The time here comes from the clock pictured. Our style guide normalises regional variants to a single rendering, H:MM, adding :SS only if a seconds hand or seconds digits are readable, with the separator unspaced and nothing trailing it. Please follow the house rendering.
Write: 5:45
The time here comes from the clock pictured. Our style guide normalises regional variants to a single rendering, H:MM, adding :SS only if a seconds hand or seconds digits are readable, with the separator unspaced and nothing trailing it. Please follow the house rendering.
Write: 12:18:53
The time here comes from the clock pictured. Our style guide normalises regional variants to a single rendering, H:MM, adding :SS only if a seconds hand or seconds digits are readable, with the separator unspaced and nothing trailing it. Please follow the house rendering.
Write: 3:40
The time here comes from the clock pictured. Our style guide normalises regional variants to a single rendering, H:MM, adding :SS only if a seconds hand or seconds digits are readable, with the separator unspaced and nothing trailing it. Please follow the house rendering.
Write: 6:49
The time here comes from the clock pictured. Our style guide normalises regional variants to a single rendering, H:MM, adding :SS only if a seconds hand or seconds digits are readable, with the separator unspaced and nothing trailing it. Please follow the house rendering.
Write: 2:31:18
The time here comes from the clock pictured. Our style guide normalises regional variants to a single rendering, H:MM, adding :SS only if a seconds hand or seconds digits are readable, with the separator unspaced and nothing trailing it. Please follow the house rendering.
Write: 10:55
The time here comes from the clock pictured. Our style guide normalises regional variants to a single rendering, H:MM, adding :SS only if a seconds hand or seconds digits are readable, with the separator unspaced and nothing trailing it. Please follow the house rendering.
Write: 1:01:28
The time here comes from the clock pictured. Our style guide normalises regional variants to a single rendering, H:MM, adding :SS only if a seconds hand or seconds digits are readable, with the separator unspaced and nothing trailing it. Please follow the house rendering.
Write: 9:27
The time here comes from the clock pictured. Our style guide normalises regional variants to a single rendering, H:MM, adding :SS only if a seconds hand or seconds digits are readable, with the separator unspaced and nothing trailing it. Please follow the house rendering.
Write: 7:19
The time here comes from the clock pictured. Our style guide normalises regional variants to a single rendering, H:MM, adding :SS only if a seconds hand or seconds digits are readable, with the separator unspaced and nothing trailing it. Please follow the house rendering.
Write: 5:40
• • • •
▶ _WORK TO DO_
Retype every one of the records above, keeping each line unchanged.

▶ _EXERCISE OUTPUT_
The time here comes from the clock pictured. Our style guide normalises regional variants to a single rendering, H:MM, adding :SS only if a seconds hand or seconds digits are readable, with the separator unspaced and nothing trailing it. Please follow the house rendering.
Write: 5:45
The time here comes from the clock pictured. Our style guide normalises regional variants to a single rendering, H:MM, adding :SS only if a seconds hand or seconds digits are readable, with the separator unspaced and nothing trailing it. Please follow the house rendering.
Write: 12:18:53
The time here comes from the clock pictured. Our style guide normalises regional variants to a single rendering, H:MM, adding :SS only if a seconds hand or seconds digits are readable, with the separator unspaced and nothing trailing it. Please follow the house rendering.
Write: 3:40
The time here comes from the clock pictured. Our style guide normalises regional variants to a single rendering, H:MM, adding :SS only if a seconds hand or seconds digits are readable, with the separator unspaced and nothing trailing it. Please follow the house rendering.
Write: 6:49
The time here comes from the clock pictured. Our style guide normalises regional variants to a single rendering, H:MM, adding :SS only if a seconds hand or seconds digits are readable, with the separator unspaced and nothing trailing it. Please follow the house rendering.
Write: 2:31:18
The time here comes from the clock pictured. Our style guide normalises regional variants to a single rendering, H:MM, adding :SS only if a seconds hand or seconds digits are readable, with the separator unspaced and nothing trailing it. Please follow the house rendering.
Write: 10:55
The time here comes from the clock pictured. Our style guide normalises regional variants to a single rendering, H:MM, adding :SS only if a seconds hand or seconds digits are readable, with the separator unspaced and nothing trailing it. Please follow the house rendering.
Write: 1:01:28
The time here comes from the clock pictured. Our style guide normalises regional variants to a single rendering, H:MM, adding :SS only if a seconds hand or seconds digits are readable, with the separator unspaced and nothing trailing it. Please follow the house rendering.
Write: 9:27
The time here comes from the clock pictured. Our style guide normalises regional variants to a single rendering, H:MM, adding :SS only if a seconds hand or seconds digits are readable, with the separator unspaced and nothing trailing it. Please follow the house rendering.
Write: 7:19
The time here comes from the clock pictured. Our style guide normalises regional variants to a single rendering, H:MM, adding :SS only if a seconds hand or seconds digits are readable, with the separator unspaced and nothing trailing it. Please follow the house rendering.
Write: 5:40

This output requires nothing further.